**WHAT NEEDS TO BE DONE**.
Print exactly the lines from the one containing "magnification brightfield microscopy" through the last line of the listing, both included.

**SOURCE MATERIAL**.
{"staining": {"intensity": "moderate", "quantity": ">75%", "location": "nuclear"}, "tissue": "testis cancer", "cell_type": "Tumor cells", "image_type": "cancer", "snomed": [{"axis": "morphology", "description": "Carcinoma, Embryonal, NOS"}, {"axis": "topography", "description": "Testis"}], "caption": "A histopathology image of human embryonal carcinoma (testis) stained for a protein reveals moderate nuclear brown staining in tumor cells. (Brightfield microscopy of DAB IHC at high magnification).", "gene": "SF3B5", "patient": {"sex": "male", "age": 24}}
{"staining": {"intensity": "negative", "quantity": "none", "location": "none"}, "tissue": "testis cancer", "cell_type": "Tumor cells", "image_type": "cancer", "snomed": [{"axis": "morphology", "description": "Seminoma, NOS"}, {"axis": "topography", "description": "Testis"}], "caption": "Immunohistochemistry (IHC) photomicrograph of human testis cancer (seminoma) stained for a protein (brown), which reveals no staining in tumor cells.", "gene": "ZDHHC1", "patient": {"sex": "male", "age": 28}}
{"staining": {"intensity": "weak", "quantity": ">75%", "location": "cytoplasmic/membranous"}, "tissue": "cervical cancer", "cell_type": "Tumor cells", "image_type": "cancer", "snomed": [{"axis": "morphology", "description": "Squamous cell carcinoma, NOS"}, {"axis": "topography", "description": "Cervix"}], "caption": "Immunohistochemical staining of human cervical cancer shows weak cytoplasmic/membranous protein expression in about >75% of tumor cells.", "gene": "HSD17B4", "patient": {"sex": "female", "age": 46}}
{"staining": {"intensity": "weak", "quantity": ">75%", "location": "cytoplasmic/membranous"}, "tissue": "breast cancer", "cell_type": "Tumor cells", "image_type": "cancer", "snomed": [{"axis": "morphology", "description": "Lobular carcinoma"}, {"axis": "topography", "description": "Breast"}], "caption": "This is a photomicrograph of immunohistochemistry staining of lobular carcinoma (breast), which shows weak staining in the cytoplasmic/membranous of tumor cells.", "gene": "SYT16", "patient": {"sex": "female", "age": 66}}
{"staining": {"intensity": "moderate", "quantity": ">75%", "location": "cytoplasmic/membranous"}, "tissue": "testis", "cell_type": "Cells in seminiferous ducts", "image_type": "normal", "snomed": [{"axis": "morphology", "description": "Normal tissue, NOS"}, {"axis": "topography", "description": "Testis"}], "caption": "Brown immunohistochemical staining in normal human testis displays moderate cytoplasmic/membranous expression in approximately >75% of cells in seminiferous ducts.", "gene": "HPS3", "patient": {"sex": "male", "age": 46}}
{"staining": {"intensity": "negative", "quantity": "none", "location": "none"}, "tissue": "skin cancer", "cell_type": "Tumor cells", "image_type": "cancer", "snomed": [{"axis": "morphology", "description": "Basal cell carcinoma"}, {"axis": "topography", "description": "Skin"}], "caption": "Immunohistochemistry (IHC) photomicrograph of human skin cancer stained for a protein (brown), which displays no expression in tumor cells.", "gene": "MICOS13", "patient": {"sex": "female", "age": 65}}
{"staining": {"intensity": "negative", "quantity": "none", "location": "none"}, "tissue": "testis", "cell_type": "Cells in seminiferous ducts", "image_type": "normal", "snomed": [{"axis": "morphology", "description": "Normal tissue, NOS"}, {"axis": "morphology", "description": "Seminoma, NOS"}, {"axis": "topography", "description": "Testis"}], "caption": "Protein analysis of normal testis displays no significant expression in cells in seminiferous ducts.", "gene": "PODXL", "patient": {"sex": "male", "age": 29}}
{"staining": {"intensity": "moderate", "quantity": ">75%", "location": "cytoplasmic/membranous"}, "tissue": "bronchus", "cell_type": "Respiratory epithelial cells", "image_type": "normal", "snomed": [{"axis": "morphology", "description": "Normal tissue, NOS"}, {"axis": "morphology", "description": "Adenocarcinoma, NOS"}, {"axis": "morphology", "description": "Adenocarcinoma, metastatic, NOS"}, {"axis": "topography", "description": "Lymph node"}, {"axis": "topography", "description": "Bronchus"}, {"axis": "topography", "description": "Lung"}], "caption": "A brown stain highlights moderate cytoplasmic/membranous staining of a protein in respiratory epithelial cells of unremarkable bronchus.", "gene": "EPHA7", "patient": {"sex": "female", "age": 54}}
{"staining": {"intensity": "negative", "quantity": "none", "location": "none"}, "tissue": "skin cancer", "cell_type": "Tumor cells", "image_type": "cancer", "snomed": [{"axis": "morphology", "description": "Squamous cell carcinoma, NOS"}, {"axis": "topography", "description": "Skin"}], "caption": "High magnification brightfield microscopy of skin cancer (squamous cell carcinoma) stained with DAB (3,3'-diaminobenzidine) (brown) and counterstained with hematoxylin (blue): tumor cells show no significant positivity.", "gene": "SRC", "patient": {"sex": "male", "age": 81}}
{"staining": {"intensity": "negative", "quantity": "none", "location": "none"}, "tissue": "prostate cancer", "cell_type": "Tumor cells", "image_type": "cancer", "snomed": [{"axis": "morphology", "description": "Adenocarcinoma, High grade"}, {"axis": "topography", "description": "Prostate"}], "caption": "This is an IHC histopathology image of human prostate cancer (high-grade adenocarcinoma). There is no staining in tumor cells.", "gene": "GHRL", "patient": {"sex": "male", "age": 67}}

**YOUR SOLUTION**.
{"staining": {"intensity": "negative", "quantity": "none", "location": "none"}, "tissue": "skin cancer", "cell_type": "Tumor cells", "image_type": "cancer", "snomed": [{"axis": "morphology", "description": "Squamous cell carcinoma, NOS"}, {"axis": "topography", "description": "Skin"}], "caption": "High magnification brightfield microscopy of skin cancer (squamous cell carcinoma) stained with DAB (3,3'-diaminobenzidine) (brown) and counterstained with hematoxylin (blue): tumor cells show no significant positivity.", "gene": "SRC", "patient": {"sex": "male", "age": 81}}
{"staining": {"intensity": "negative", "quantity": "none", "location": "none"}, "tissue": "prostate cancer", "cell_type": "Tumor cells", "image_type": "cancer", "snomed": [{"axis": "morphology", "description": "Adenocarcinoma, High grade"}, {"axis": "topography", "description": "Prostate"}], "caption": "This is an IHC histopathology image of human prostate cancer (high-grade adenocarcinoma). There is no staining in tumor cells.", "gene": "GHRL", "patient": {"sex": "male", "age": 67}}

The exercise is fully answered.